| PROBLEM |
Copy out the data below as written; omit any images.

| SOURCE DATA |
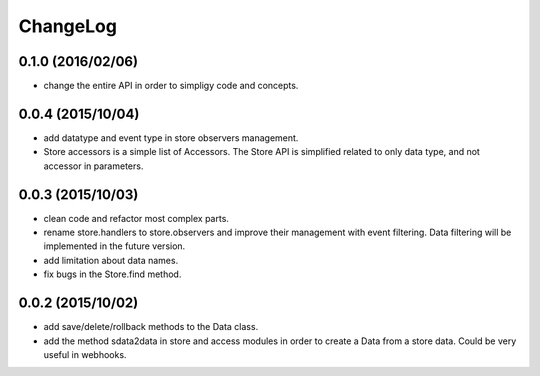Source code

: ChangeLog
=========

0.1.0 (2016/02/06)
------------------

- change the entire API in order to simpligy code and concepts.

0.0.4 (2015/10/04)
------------------

- add datatype and event type in store observers management.
- Store accessors is a simple list of Accessors. The Store API is simplified related to only data type, and not accessor in parameters.

0.0.3 (2015/10/03)
------------------

- clean code and refactor most complex parts.
- rename store.handlers to store.observers and improve their management with event filtering. Data filtering will be implemented in the future version.
- add limitation about data names.
- fix bugs in the Store.find method.

0.0.2 (2015/10/02)
------------------

- add save/delete/rollback methods to the Data class.
- add the method sdata2data in store and access modules in order to create a Data from a store data. Could be very useful in webhooks.
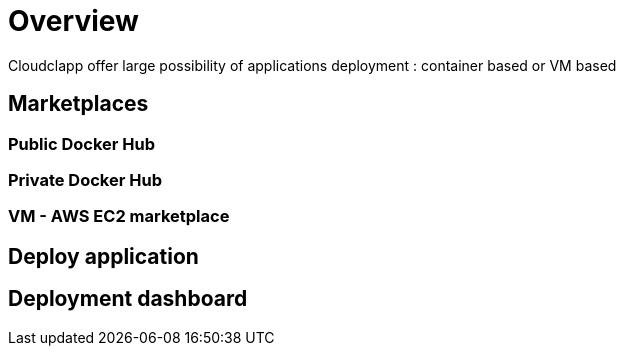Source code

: = Overview =

Cloudclapp offer large possibility of applications deployment : container based or VM based

== Marketplaces ==

=== Public Docker Hub ===

=== Private Docker Hub ===

=== VM - AWS EC2 marketplace ===

== Deploy application ==

== Deployment dashboard ==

| SOLUTION TO THIS EXERCISE |
Source code

: ChangeLog
=========

0.1.0 (2016/02/06)
------------------

- change the entire API in order to simpligy code and concepts.

0.0.4 (2015/10/04)
------------------

- add datatype and event type in store observers management.
- Store accessors is a simple list of Accessors. The Store API is simplified related to only data type, and not accessor in parameters.

0.0.3 (2015/10/03)
------------------

- clean code and refactor most complex parts.
- rename store.handlers to store.observers and improve their management with event filtering. Data filtering will be implemented in the future version.
- add limitation about data names.
- fix bugs in the Store.find method.

0.0.2 (2015/10/02)
------------------

- add save/delete/rollback methods to the Data class.
- add the method sdata2data in store and access modules in order to create a Data from a store data. Could be very useful in webhooks.
Source code

: = Overview =

Cloudclapp offer large possibility of applications deployment : container based or VM based

== Marketplaces ==

=== Public Docker Hub ===

=== Private Docker Hub ===

=== VM - AWS EC2 marketplace ===

== Deploy application ==

== Deployment dashboard ==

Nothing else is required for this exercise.